配信日時:2020年3月19日 12時08分

松森彩夏は練習場で5ヤードのアプローチを打ち続けていた
松森彩夏は練習場で5ヤードのアプローチを打ち続けていた (撮影:福田文平)
「ショートゲームはずっと課題でした。試合では一番スコアにつながると思うので」。そう語る松森彩夏は、オフの合宿で、ひたすら5ヤード先のピンに向かってアプローチを打っていた。20球ほどのボールを打ち終えると、拾い集めてまた同じように5ヤードを繰り返す。ここにアプローチが苦手な人が上達するためのヒントがあった。

振り幅を小さく これが松森彩夏のアプローチ練習時のスイング

ゴルファーなら経験があるかもしれない。アプローチのザックリとトップが止まらなくなり、それが続くと、ウェッジを短く握り、腕と手首をガチガチに固めて打つようになる。「できるだけ余計な動きをしたくない」という発想だ。アプローチに苦手意識があった松森自身も、イップス気味の一般ゴルファーほど極端でないにしても、「私は手元がかたくなりやすい」と感じていた。

では、腕をガチガチに固めてしまうと、どんな弊害があるのか? 「ボールがフェースに乗らないし、ラインが出しにくくなったり、思ったよりも飛ばなかったりします」と松森は言う。そこでコーチの辻村明志氏が松森に課したのが、短いアプローチでシャフトのしなりを感じて打つ練習だった。

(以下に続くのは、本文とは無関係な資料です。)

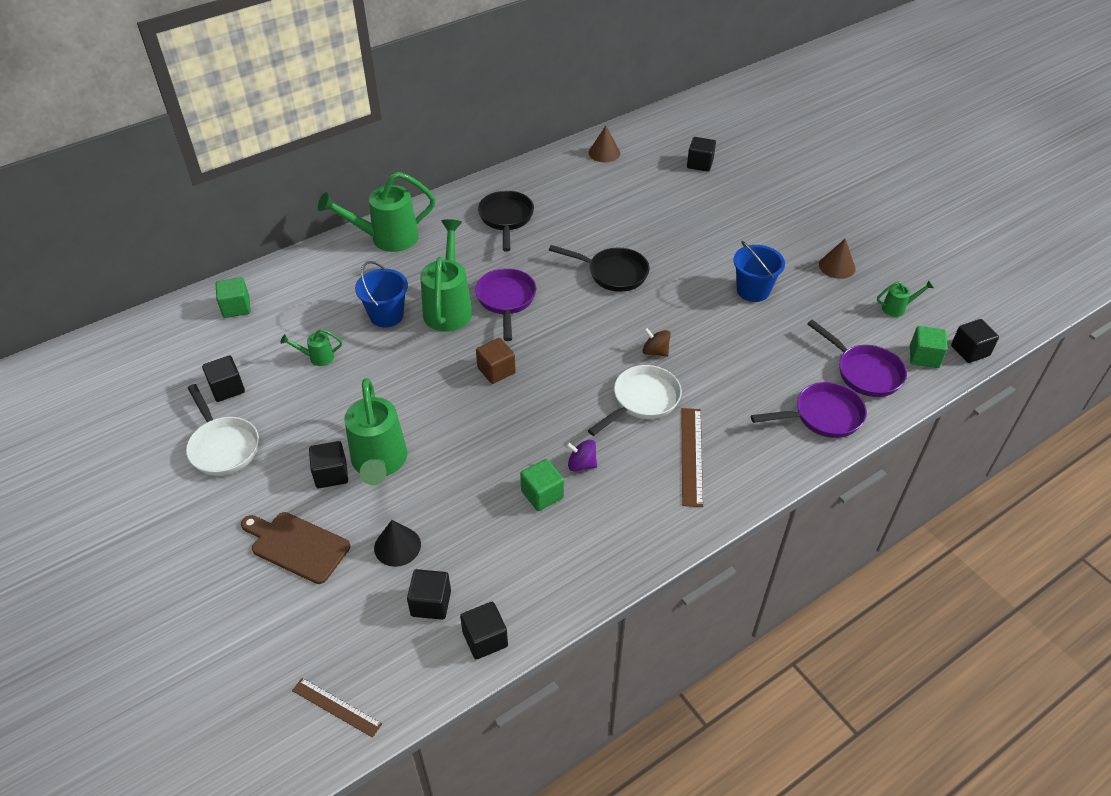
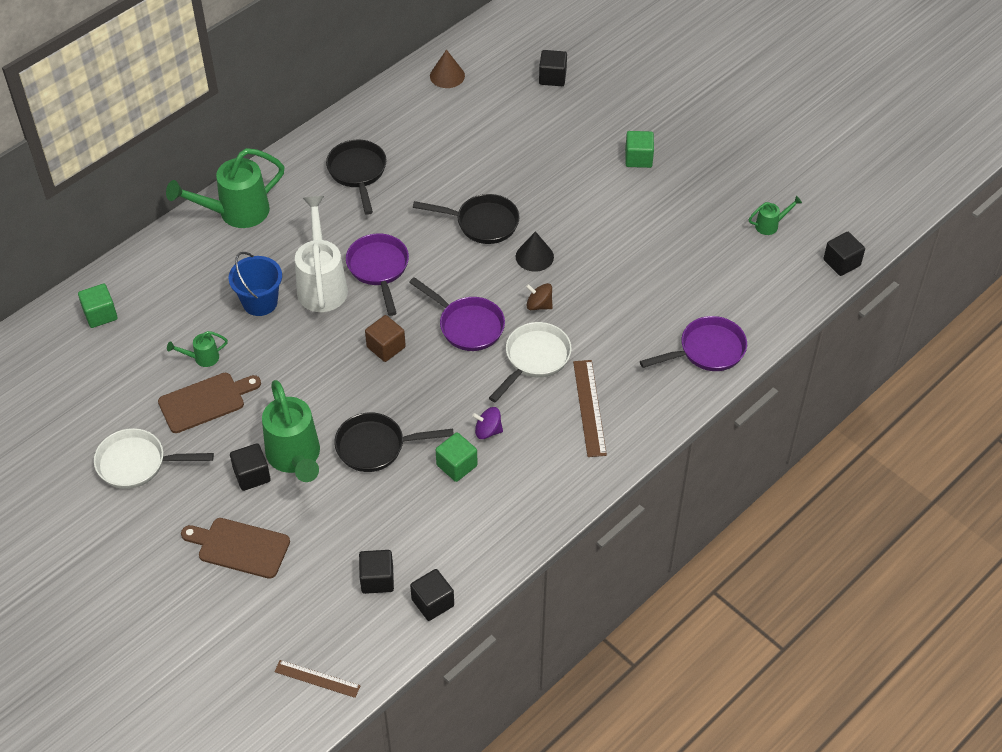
camera: 10 degrees left, 5 degrees up
(223, 446) = (137, 463): white pan -> white pan turned 135 degrees clockwise
(227, 388) = (121, 404): black cube -> none
(307, 397) = (205, 401): none -> brown cutting board
(397, 546) = (333, 533): black cone -> black cone (534, 256)
(449, 307) = (322, 284): green watering can -> white watering can
(464, 464) = (376, 446): none -> black pan
(753, 290) = (626, 224): blue bucket -> none
(837, 266) = (707, 185): brown cone -> none
(864, 372) = (743, 299): purple pan -> purple pan (467, 325)
(924, 357) = (798, 275): green cube -> green cube (638, 158)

「肩の先から腕をしならせる感覚で、シャフトもしならせる。ショットのように大きく速く振ればしなりを感じやすいですよね。近い距離のアプローチでもしなりを感じて練習することが大事。そうしているうちに、こんなに力を入れなくても良いんだと気づいてくる。だから松森プロも毎日時間をかけて短い距離を打っているんです。今ではヘッドの動きが良くなってスピンが入るようになりました。腕がガチガチだと、フェースに乗らないからスピンが入りません」

そう辻村氏が言うように、腕を固めていると、小さな振り幅のアプローチではシャフトのしなりを感じることはできない。腕をやわらかく使わないと、アプローチの墓場からは永遠に脱出できないのだ。「手はできるだけソフトに。ホースを振っている感覚です。しならせて先っぽが後から来る。ウェッジでもその感覚が出せないとアプローチは上手くなりません。しならせればヘッドを加速させながら当てることができます」と辻村氏は教えてくれた。